9. A terminal device for use in a mobile network, the terminal device comprising:

a communications unit for communication with a serving node within the mobile network, and

a control unit for controlling operation of the communications unit,

wherein the control unit is configured to instruct the communications unit, upon receiving from the serving node one or more NAS reject messages that indicate suppression or prevention of the NAS SM signalling of the terminal that is related either to all APNs to which the terminal has established or activated IP bearers or to all APNs to which the terminal has a subscription, to not initiate any NAS SM signalling related to the respective APNs.

10. The terminal device according to claim 9, wherein the control unit is configured, upon receiving at the communications unit an NAS SM reject message or NAS MM reject message containing an information element that indicates that the NAS SM reject message or NAS MM reject message relates to all APNs to which the terminal has a subscription, to instruct the communications unit to not initiate any NAS SM signalling related to the respective APNs.

11. The terminal device according to claim 9, wherein the control unit is configured, upon receiving at the communications unit a an NAS SM reject message or an NAS MM reject message containing a back-off timer for the NAS SM signalling suppression or prevention of the terminal that is configured to apply to all APNs to which the terminal has a subscription, to instruct said the communications unit to not initiate any NAS SM signalling related to the respective APNs while the back-off timer is running.

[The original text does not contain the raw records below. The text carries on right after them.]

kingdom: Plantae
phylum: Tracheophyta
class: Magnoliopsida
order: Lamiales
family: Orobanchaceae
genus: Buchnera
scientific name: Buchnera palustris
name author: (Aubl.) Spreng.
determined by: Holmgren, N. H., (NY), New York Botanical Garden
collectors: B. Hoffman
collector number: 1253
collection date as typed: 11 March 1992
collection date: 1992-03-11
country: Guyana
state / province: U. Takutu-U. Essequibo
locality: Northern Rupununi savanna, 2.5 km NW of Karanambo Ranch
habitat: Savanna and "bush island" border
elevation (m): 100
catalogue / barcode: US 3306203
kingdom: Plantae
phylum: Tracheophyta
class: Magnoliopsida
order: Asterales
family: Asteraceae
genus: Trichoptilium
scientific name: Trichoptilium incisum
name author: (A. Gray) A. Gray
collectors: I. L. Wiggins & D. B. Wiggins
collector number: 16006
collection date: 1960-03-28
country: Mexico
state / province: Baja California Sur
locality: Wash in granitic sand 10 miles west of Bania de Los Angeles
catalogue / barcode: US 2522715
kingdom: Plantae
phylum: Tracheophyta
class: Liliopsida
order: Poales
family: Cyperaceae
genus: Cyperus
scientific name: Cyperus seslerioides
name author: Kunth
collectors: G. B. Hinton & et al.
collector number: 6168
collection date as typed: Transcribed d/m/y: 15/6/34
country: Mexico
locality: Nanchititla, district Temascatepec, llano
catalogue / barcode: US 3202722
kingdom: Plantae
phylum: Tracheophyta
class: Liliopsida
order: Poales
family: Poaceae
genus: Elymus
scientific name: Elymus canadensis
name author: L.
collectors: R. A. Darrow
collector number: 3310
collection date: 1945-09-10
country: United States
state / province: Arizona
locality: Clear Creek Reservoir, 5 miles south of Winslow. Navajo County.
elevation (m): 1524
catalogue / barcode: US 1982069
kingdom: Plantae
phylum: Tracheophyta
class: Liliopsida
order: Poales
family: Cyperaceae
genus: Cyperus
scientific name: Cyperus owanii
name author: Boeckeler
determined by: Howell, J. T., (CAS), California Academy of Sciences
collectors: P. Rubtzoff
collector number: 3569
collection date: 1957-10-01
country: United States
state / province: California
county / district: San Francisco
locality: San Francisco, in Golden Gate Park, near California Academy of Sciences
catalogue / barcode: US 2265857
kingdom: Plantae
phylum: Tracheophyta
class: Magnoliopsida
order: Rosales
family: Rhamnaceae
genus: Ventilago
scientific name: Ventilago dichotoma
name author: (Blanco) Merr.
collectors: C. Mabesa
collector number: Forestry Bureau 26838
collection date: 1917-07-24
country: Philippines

12. The terminal device according to claim 9, wherein the control unit is configured, upon receiving at the communications unit an NAS SM reject message or NAS MM reject message containing a list of APNs that indicates those APNs to which the NAS SM reject message or the NAS MM reject message applies, to instruct the communications unit to not initiate any NAS SM signalling related to those APNs indicated in the list.

13. A serving node for use in a mobile network, the serving node comprising:

a communications unit for transmitting and receiving messages, and

a control unit for controlling operation of the communications unit,

wherein the control unit is configured to detect when a group specific NAS level congestion control mechanism that applies to a group of terminals is activated within the mobile network, and

wherein the control unit is further configured to instruct the communications unit, upon receiving from a terminal of the group an NAS SM request message related to a particular APN, to transmit to the terminal one or more NAS reject messages that indicate suppression or prevention of NAS SM signalling of the terminal that is related either to all APNs to which the terminal has established or activated IP bearers or to all APNs to which the terminal has a subscription.

14. The serving node according to claim 13, wherein said-the control unit is configured, upon receiving at the communications unit an NAS SM request message from a terminal, to determine whether the terminal belongs to a group for which an activated group specific NAS level congestion control mechanism applies.

15. The serving node according to claim 13, wherein the mobile network is a 3G UMTS network or a 4G LTE network and the serving node is an SGSN or an MME.